Except I was wrong... sorry. I haven't been able to find documentation that lazy ELF symbol binding is disabled when taking the address of an extern fuction, but using objdump to dump the .plt section, it's clear printf is no longer lazily bound when you need to take its address. Instead, the entry is marked to be resolved at load time, and the global function entry point is just read directly from the GOT entry.
Part of my assumption that the PLT entry was used as the function address came from trying to figure out why the AMD engineers didn't include an ip-relative indirect addressing mode for the call instruction when they designed x86_64. An ip-relative indirect call could directly call through the GOT and avoid wasting an instruction cache line on the PLT entry. The PLT entry would still be used once for lazy symbol binding, but after that wouldn't be used and wouldn't cause any more cache evictions. Such an indirect call would need to be broken down into several micro-ops internally, but would save instruction cache space.
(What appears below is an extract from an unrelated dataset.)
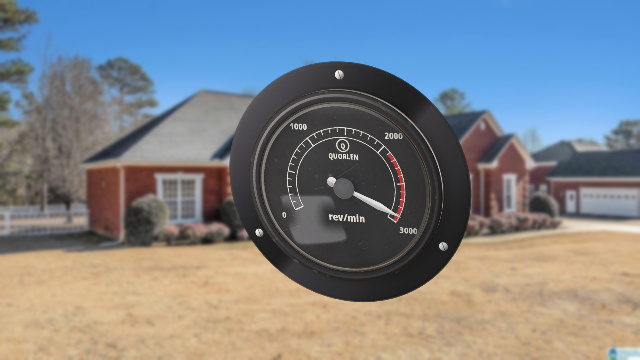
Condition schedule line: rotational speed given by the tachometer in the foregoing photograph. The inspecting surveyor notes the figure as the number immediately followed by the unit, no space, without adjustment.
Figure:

I did a bit of thinking and came to the conclusion that the PLT entry was still necessary for taking the function address of a lazily bound ELF symbol, so such an addressing mode would almost never be used.
Now that I see the PLT entry is actually never used for taking the function address, I'm a bit surprised that AMD when designing long mode (x86_64) didn't include an ip-relative indirect addressing mode for the call instruction.
I'm just a mechanical engineer by training who's way too much self-taught about software, so I'm sure the AMD hardware engineers (and maybe also RISC-V folks... I'm less familiar with RISC-V addressing) had very good reasons for not having ip-relative indirect function calls. My best guess is that the complexity increase wasn't worth it and/or there was some hidden performance cost that's not obvious to me.